Jetzt pausierte sie doch einen Augenblick und blickte mich für ein paar Sekunden schweigend an. »Du bist tatsächlich kein Spinnengläubiger. Dann sieh zu, dass du verschwindest. Aus welcher Zeit auch immer du kommst. Je weniger du weißt, desto weniger kannst du kaputtmachen.«
»Aber vielleicht kann ich helfen! Ich ...«
In diesem Moment sah ich sie: Drei schwarze Schatten, die in Dreiecksformation unmittelbar über uns am stahlblauen Himmel ihre ruhige Bahn zogen. Ein kaum wahrnehmbarer dunkler Punkt näherte sich von den Bombern exakt unserer Position. Jeden Augenblick würde der Gammablitz alle erblinden lassen, die in diesem Moment den Anblick des klaren Firmaments genossen. Nur, um sie Sekundenbruchteile später mit einer Welle ultraheißen Plasmas zu Schlacke zu verbrennen.
Mit dem Daumen presste ich den Knopf an der Uhr so fest, wie ich konnte.
《✩》
»Hallo? Ist alles in Ordnung mit Ihnen?«
Vor meinem Gesicht, über das Tränen in den staubigen Boden des Münchener Festivals tropften, schwebte das Antlitz des chinesischen Händlers. Dumpf drangen seine Worte sowie das Geschwätz und Lachen der Besucher in meinen Geist. Erst jetzt bemerkte ich, dass ich auf den Knien lag und die Taschenuhr mit dem Spinnendesign, wie eine Opfergabe in den geöffneten Handflächen vor mir hochhielt. Ich war zurück. Aus dem Traum, der Zeitreise oder was auch immer. Mit zitternden, verspannten Muskeln erhob ich mich stöhnend und überragte den Chinesen locker um Haupteslänge. Mit den Ärmeln wischte ich mich trocken.

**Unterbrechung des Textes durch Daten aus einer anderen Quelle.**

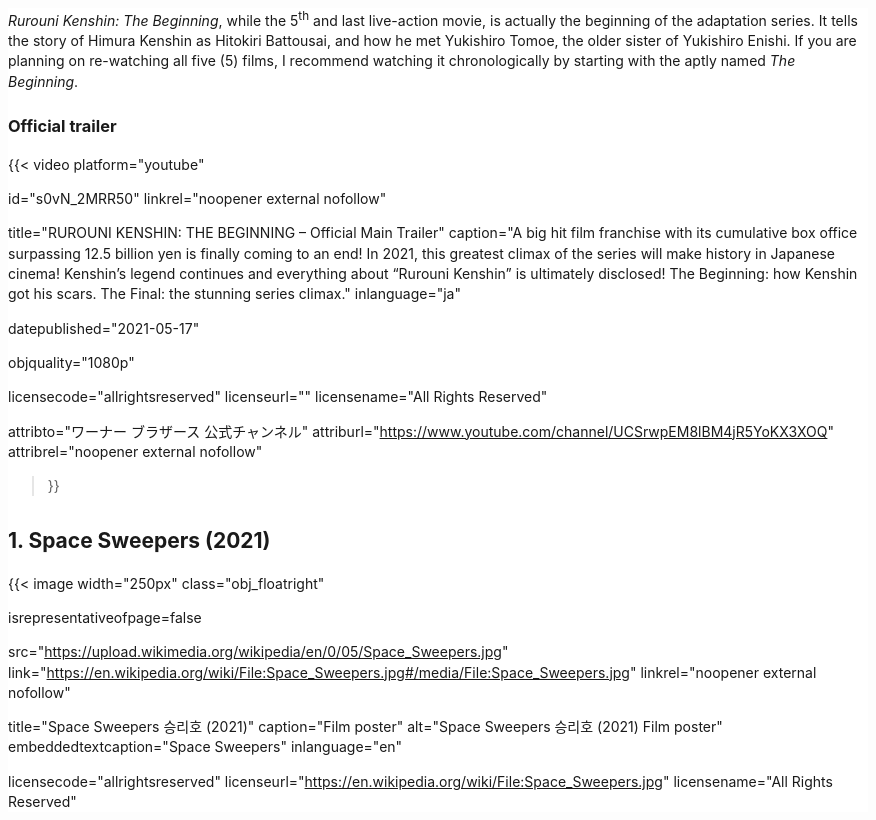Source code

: *Rurouni Kenshin: The Beginning*, while the 5<sup>th</sup> and last live-action movie, is actually the beginning of the adaptation series. It tells the story of Himura Kenshin as Hitokiri Battousai, and how he met Yukishiro Tomoe, the older sister of Yukishiro Enishi. If you are planning on re-watching all five (5) films, I recommend watching it chronologically by starting with the aptly named *The Beginning*.

[^i]: Wikipedia: [Rurouni Kenshin: The Beginning](https://en.wikipedia.org/wiki/Rurouni_Kenshin:_The_Beginning)

<div class="floatclear"></div>

### Official trailer
{{< video
  platform="youtube"

  id="s0vN_2MRR50"
  linkrel="noopener external nofollow"

  title="RUROUNI KENSHIN: THE BEGINNING – Official Main Trailer"
  caption="A big hit film franchise with its cumulative box office surpassing 12.5 billion yen is finally coming to an end! In 2021, this greatest climax of the series will make history in Japanese cinema! Kenshin’s legend continues and everything about “Rurouni Kenshin” is ultimately disclosed! The Beginning: how Kenshin got his scars. The Final: the stunning series climax."
  inlanguage="ja"

  datepublished="2021-05-17"

  objquality="1080p"

  licensecode="allrightsreserved"
  licenseurl=""
  licensename="All Rights Reserved"

  attribto="ワーナー ブラザース 公式チャンネル"
  attriburl="https://www.youtube.com/channel/UCSrwpEM8lBM4jR5YoKX3XOQ"
  attribrel="noopener external nofollow"
>}}

## 1. Space Sweepers (2021)
{{< image
  width="250px"
  class="obj_floatright"

  isrepresentativeofpage=false

  src="https://upload.wikimedia.org/wikipedia/en/0/05/Space_Sweepers.jpg"
  link="https://en.wikipedia.org/wiki/File:Space_Sweepers.jpg#/media/File:Space_Sweepers.jpg"
  linkrel="noopener external nofollow"

  title="Space Sweepers 승리호 (2021)"
  caption="Film poster"
  alt="Space Sweepers 승리호 (2021) Film poster"
  embeddedtextcaption="Space Sweepers"
  inlanguage="en"

  licensecode="allrightsreserved"
  licenseurl="https://en.wikipedia.org/wiki/File:Space_Sweepers.jpg"
  licensename="All Rights Reserved"


[^a]: Wikipedia: [Black Widow (2021 film)](https://en.wikipedia.org/wiki/Black_Widow_(2021_film))
[^b]: Wikipedia: [Infinite (film)](https://en.wikipedia.org/wiki/Infinite_(film))
[^c]: Wikipedia: [Without Remorse (film)](https://en.wikipedia.org/wiki/Without_Remorse_(film))
[^d]: Wikipedia: [A Writer's Odyssey](https://en.wikipedia.org/wiki/A_Writer%27s_Odyssey)
[^e]: Wikipedia: [The Tomorrow War](https://en.wikipedia.org/wiki/The_Tomorrow_War)
[^f]: Wikipedia: [Shang-Chi and the Legend of the Ten Rings](https://en.wikipedia.org/wiki/Shang-Chi_and_the_Legend_of_the_Ten_Rings)
[^g]: Wikipedia: [Mission: Possible](https://en.wikipedia.org/wiki/Mission:_Possible)
[^h]: Wikipedia: [Rurouni Kenshin: The Final](https://en.wikipedia.org/wiki/Rurouni_Kenshin:_The_Final)
[^j]: Wikipedia: [Space Sweepers](https://en.wikipedia.org/wiki/Space_Sweepers)
[^k]: Wikipedia: [Dune (2021 film)](https://en.wikipedia.org/wiki/Dune_(2021_film))
[^l]: Wikipedia: [F9 (film)](https://en.wikipedia.org/wiki/F9_(film))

»Ich ...« Was sollte ich ihm antworten? »Ja. Danke. Diese Uhr. Woher haben Sie die?«
»Oh, die habe ich von einem Großhändler gekauft zusammen mit vielen anderen Stücken. Aber Sie können mir glauben, die ist wirklich so alt. Mit so etwas kenne ich mich aus.« Einen Moment zögerte er. »Falls Sie sie jedoch zurückgeben wollen. Kein Problem. Ich gebe Ihnen das Geld wieder.«
War das alles nur eine Halluzination gewesen? Hatte mir mein überdrehter Geist einen Streich gespielt? Vielleicht. Vielleicht auch nicht.
»Nein«, antwortete ich daher, »ich denke, ich behalte sie.«
Ob ich jedoch nochmals einen Knopf an dem Kleinod drücken würde, da war ich mir nicht so sicher.
»Okay, kein Problem. Dann viel Spaß damit.« Er setzte ein geschäftsmäßiges Lächeln auf und trat wieder hinter seinen Stand.
Während ich mich abwendete, warf ich nochmals einen Blick auf die Taschenuhr. Die beiden Zeiger befanden sich exakt übereinander. Als wäre es sechs Uhr. Jedoch schwangen sie locker wie bei einem Kompass – und deuteten unbeirrbar auf den Stand des Chinesen.